Committed Greens claim that the twin phaseout would not have been a problem had Germany pressed ahead with developing wind and solar energy to achieve green energy autonomy. If anything, they say, the need to ensure energy security is an argument for, not against, Germany’s renewables-based strategy.

This view is debatable. Despite the fact that turbines and photovoltaic panels now dot much of the landscape, in 2021 the share of wind and solar power in Germany’s total final energy consumption, which includes heating, industrial processing, and traffic, was a meager 6.7%. And while wind and solar generated 29% of the country’s electricity output, electricity itself accounted for only about a fifth of its final energy consumption. Germany would not have come close to achieving energy autonomy even if the renewables sector had expanded at twice the speed that it did.

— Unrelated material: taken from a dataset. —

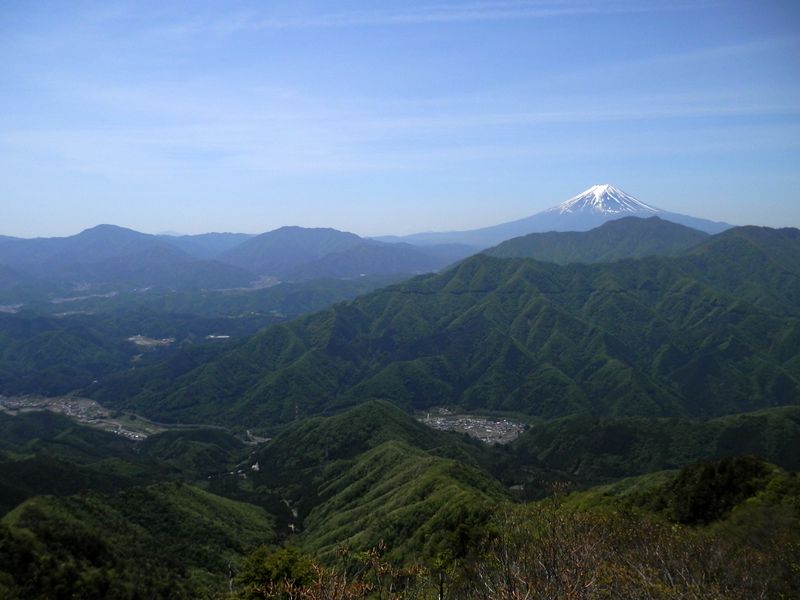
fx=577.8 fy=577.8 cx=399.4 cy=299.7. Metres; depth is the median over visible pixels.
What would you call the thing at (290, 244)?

The Green argument also overlooks the fact that the planned scaling of wind and solar-based energy supply must always be complemented by adjustable conventional electricity production, given that storage solutions are difficult and extremely expensive. This power is fed into the grid when wind and sun do not produce enough energy, and can ensure that the economy is not disrupted during a protracted wind and solar lull.

In other words, green energy cannot really end Germany’s reliance on gas imports after the twin phaseout. Germany’s only climate-neutral path to energy self-sufficiency would require it to invest again in nuclear energy.

Even those in Germany who are more optimistic about the potential of wind and solar energy should admit that, in the short term, ending Russian gas imports in an effort to squeeze Putin would also stifle the German economy. It is simply impossible for Germany to import the required natural gas from other sources fast enough. There is no excess supply in the European market, and other countries, including Italy and Austria, are in a very similar, if not worse, position. Germany has no liquefied natural gas terminals, and LNG facilities elsewhere in Europe lack the necessary capacity to replace Russian deliveries. Moreover, the capacity of existing intra-European gas pipelines is too low.

If Germany suddenly halted Russian gas imports, gas-based residential heating systems – on which half the German population, approximately 40 million people, rely – and industrial processes that rely heavily on gas imports would break down before replacement energy became available. The government would be unlikely to survive the resulting economic chaos, public uproar, and outrage should gas become unavailable or heating costs rise dramatically. In fact, the likely scale of domestic disruption would call into question the cohesion of the Western response to the Ukraine war.

Only in the longer term, say, 3-5 years, will German LNG terminals be able to replace Russian deliveries with gas from other parts of the world. But by then, Russia will be building new pipelines to China, India, and other Asian countries that will eagerly purchase and burn the gas that Germany releases.